Dr. Naboru went last so that he could observe her. His hopes for any kind of recovery had become slim, but still he searched for the key to her mind. There might yet be a way to wake up Tsukino Usagi, the fourteen-year-old girl who snuck out to meet her friends and her boyfriend in front of the Crown Arcade. That girl had been knocked unconscious by the same force that killed her friends. He had seen fragments of that person hiding in the confusion and barriers. One day, he hoped, he might be able to bring her back.
The transfer passed smoothly. Usagi, or Serenity, stood quietly as they checked to make sure she had not hidden any kind of weapon on her body. It was more of a gesture to standard procedure than a real need. With what she could do to thick padded walls with her bare hands, no weapon was necessary.
As the orderlies prepared to leave the cell, Miss Ten'ou turned to give the patient one last look.
"Will you be alright?"
The patient nodded. "I'll be fine."
"Okay. I'll see you in the morning, your highness."
With that, Miss Ten'ou bowed and left the room. As Dr. Naboru closed the first door he caught sight of the girl standing there in the dark, so small and fragile. The last things he saw, as he latched the locks, were her blue eyes.
It was only after the third door was closed and locked that the doctor turned to Miss Ten'ou with a frown of disapproval.
"I don't want you addressing her as 'your highness'," he told her. "That girl is confused enough in her head. If you acknowledge her delusions they only become more real to her."
The young woman did not appear the least cowed by him. For a moment her eyes blazed up in anger and her mouth opened to fire back a reply. Whatever it was remained unsaid as she snapped her mouth shut with an audible click. She was looking over his shoulder, and he turned.
Dr. Meiou stood behind him. Dark hair was swept back from her face, with part of it pulled into a small bun and the rest allowed to fall down her back. Her face was as serene and cool as ever. She looked at the doctor with mild curiosity as she closed the folder she had clearly just been reading.
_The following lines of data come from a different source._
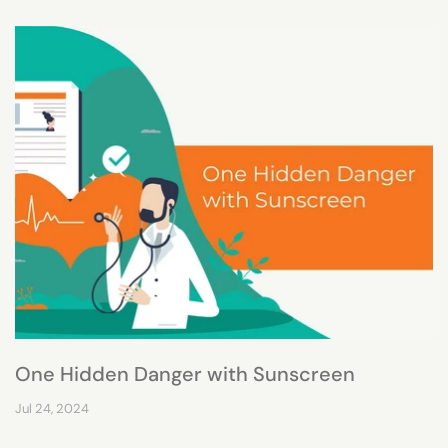
One Hidden Danger with Sunscreen
Jul 24, 2024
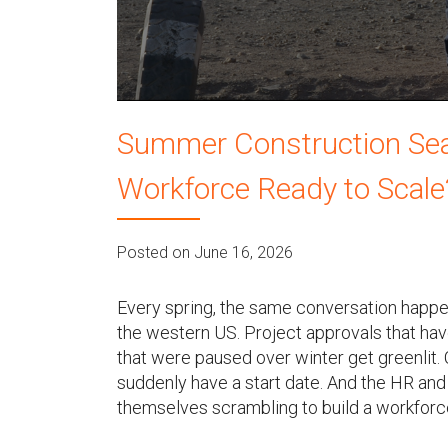
u
Summer Construction Seas
Workforce Ready to Scale
Posted on June 16, 2026
Every spring, the same conversation happen
the western US. Project approvals that hav
that were paused over winter get greenlit.
suddenly have a start date. And the HR and 
themselves scrambling to build a workforce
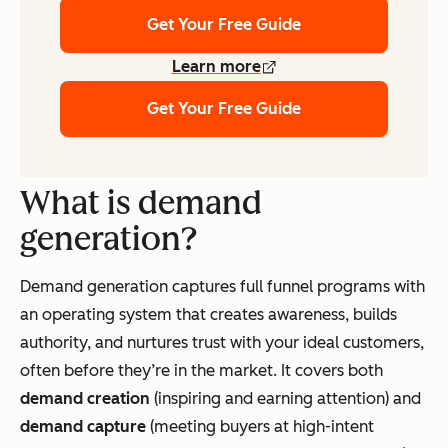
Get Your Free Guide
Learn more
Get Your Free Guide
What is demand
generation?
Demand generation captures full funnel programs with
an operating system that creates awareness, builds
authority, and nurtures trust with your ideal customers,
often before they’re in the market. It covers both
demand creation
(inspiring and earning attention) and
demand capture
(meeting buyers at high-intent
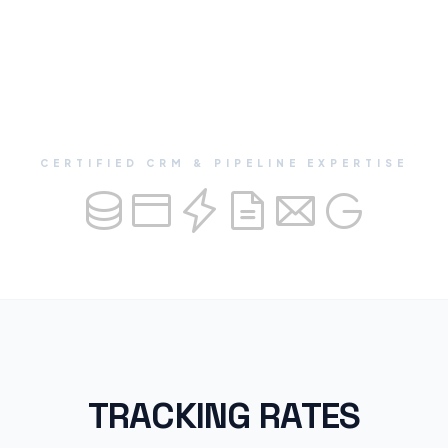
CERTIFIED CRM & PIPELINE EXPERTISE
TRACKING RATES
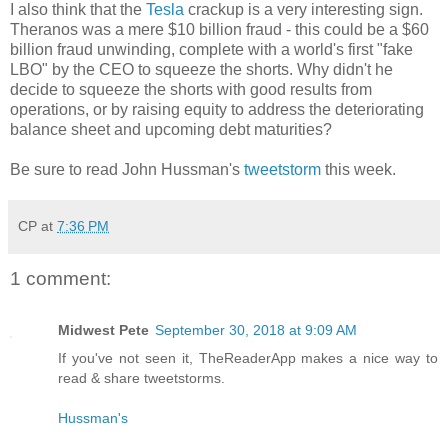
I also think that the
Tesla
crackup is a very interesting sign.
Theranos was a mere $10 billion fraud - this could be a $60
billion fraud unwinding, complete with a world's first "fake
LBO" by the CEO to squeeze the shorts. Why didn't he
decide to squeeze the shorts with good results from
operations, or by raising equity to address the deteriorating
balance sheet and upcoming debt maturities?
Be sure to read John Hussman's
tweetstorm
this week.
CP
at
7:36 PM
1 comment:
Midwest Pete
September 30, 2018 at 9:09 AM
If you've not seen it, TheReaderApp makes a nice way to
read & share tweetstorms.
Hussman's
"How did the transfer go?" Dr. Meiou asked politely, as easily as she might ask about a minor dental procedure.
"It went well," Dr. Naboru told her. "The patient is…no worse."
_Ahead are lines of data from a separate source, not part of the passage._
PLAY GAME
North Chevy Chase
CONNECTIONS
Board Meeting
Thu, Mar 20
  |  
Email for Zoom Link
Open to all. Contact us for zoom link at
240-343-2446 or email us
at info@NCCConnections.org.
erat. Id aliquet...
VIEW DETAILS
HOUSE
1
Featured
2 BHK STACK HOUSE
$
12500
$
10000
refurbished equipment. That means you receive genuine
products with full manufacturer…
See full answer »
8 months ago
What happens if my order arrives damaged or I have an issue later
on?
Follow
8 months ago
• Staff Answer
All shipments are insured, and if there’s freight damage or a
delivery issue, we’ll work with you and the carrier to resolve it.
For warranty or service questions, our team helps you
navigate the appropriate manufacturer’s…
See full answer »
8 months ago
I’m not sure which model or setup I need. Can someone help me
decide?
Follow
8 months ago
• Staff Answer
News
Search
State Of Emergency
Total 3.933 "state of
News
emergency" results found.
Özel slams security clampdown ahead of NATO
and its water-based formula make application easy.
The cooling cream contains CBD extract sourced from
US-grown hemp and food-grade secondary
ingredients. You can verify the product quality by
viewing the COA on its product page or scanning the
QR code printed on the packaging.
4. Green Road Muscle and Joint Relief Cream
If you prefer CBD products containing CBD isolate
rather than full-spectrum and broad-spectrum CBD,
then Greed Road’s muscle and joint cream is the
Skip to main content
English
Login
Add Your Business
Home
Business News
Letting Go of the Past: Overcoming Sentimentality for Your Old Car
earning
This earned nothing but a nod from Dr. Meiou. She was smart, he knew, shockingly smart with fascinating insights. Several times he had wanted to go to her for help with this case. Somehow, though, the young woman intimidated him slightly. Perhaps, in part, it was that he had no idea who she was or how she joined the hospital. Not long after the patient was admitted Dr. Meiou seemed to just appear one day.
"If you don't need her right now, may I borrow Miss Ten'ou?" Dr. Meiou asked, breaking him from his thoughts. "She'll be back before sunrise."
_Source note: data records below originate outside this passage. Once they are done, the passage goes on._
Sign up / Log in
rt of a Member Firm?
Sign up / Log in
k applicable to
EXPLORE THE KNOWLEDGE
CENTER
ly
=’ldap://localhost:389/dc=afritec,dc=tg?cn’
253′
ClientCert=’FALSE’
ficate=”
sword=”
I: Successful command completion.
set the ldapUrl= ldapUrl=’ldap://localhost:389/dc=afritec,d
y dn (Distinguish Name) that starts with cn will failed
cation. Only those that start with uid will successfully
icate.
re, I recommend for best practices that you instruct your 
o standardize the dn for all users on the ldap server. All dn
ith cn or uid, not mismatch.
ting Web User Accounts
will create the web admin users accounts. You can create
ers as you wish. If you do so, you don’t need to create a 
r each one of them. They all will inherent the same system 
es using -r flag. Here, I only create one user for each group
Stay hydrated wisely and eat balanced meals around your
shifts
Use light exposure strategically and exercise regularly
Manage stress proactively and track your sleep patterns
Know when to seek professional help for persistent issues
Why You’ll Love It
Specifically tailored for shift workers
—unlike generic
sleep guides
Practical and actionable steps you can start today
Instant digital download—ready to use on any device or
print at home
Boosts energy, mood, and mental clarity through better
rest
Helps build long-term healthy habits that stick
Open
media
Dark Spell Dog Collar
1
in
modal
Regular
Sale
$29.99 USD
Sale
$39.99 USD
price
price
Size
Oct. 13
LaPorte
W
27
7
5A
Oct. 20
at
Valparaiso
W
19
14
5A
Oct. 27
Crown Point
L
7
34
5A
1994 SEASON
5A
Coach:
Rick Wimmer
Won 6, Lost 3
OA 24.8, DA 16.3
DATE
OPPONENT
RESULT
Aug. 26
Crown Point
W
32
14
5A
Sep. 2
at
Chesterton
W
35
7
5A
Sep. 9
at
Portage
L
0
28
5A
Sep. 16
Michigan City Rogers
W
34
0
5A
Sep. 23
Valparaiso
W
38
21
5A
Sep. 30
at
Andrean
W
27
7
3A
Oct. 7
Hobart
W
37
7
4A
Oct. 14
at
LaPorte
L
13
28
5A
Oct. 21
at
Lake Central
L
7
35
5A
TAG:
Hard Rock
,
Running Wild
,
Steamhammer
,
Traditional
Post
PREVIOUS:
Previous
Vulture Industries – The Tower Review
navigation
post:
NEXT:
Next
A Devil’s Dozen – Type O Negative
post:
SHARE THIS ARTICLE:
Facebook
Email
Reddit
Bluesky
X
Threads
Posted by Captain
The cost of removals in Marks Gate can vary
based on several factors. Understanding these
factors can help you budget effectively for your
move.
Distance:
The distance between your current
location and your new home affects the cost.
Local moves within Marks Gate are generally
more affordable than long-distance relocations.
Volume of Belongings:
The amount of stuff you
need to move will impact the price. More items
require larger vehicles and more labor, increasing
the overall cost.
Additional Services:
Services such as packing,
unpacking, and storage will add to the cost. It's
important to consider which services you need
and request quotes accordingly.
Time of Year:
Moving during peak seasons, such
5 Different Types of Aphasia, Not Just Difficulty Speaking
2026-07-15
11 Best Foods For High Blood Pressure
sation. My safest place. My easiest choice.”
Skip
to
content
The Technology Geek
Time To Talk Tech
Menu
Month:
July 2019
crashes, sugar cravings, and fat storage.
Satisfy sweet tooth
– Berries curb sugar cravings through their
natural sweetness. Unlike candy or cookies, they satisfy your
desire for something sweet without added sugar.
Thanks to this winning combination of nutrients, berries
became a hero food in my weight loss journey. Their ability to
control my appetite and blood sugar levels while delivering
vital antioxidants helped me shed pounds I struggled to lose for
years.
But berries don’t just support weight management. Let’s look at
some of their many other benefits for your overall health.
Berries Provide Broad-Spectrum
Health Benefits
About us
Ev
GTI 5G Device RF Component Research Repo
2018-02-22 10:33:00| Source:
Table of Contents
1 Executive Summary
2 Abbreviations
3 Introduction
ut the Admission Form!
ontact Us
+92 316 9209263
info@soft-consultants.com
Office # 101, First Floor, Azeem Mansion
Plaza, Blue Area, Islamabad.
"Of course," Dr. Naboru told her.
With another friendly smile Dr. Meiou continued on her way with Miss Ten'ou following behind. He watched them go and then rubbed his hand over his face. Weariness pressed down hard on him as he prepared for another long night.
"Doctor," the nurse said gently, "we have a cot set up. Let's get you some sleep. The morning will be here soon enough."
He nodded and let her lead him away from the three locked doors and what would soon be raging behind them.